For each line below that holds the string "STAC", add one to a tally; report that tally alone.

(RECORDS PROVIDED)

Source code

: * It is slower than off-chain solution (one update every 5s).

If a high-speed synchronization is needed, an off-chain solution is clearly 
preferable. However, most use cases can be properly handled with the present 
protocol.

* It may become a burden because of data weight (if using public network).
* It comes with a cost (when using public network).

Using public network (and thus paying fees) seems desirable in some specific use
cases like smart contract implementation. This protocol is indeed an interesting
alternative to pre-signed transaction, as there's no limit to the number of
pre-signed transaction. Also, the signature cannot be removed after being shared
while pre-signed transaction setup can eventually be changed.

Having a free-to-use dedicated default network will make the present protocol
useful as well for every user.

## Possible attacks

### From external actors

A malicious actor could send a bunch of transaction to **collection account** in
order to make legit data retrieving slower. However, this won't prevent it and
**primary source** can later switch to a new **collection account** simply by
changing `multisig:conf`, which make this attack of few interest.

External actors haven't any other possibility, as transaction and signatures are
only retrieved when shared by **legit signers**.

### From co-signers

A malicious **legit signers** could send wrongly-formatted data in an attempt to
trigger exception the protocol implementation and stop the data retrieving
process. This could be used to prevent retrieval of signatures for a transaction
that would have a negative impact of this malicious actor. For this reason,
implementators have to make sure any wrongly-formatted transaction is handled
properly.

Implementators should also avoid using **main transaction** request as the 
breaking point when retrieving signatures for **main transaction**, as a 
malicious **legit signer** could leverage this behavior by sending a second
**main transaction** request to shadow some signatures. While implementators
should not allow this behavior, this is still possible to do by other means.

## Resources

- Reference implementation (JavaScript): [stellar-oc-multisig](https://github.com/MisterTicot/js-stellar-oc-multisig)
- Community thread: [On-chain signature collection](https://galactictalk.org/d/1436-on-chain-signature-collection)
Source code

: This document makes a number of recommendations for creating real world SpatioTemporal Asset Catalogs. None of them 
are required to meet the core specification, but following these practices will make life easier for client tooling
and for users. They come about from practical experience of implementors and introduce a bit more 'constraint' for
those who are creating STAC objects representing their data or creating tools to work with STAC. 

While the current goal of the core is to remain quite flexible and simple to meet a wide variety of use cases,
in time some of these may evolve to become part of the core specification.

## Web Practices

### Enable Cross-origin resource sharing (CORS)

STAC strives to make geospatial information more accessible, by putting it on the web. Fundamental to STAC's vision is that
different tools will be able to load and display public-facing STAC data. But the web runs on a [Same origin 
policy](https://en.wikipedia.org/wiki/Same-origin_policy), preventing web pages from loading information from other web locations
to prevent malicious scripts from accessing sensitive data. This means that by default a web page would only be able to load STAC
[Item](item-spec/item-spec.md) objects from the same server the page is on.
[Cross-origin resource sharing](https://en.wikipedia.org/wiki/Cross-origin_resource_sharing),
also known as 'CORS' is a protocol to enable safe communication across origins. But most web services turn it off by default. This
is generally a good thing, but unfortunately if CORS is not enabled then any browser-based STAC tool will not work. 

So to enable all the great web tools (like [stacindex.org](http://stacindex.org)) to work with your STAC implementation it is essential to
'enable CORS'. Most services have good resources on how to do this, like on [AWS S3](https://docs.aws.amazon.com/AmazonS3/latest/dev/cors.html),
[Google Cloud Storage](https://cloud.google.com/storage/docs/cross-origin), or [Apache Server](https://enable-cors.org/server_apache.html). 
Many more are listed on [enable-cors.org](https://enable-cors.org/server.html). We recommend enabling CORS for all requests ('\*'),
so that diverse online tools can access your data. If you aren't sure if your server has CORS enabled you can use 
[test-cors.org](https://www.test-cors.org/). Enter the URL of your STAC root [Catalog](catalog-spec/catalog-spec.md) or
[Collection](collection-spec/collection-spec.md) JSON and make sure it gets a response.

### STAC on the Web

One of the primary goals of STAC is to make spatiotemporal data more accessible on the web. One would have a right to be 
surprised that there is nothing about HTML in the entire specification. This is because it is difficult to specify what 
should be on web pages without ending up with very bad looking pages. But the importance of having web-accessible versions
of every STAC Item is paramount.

(End RECORDS PROVIDED)

• **TASK OUTPUT**
10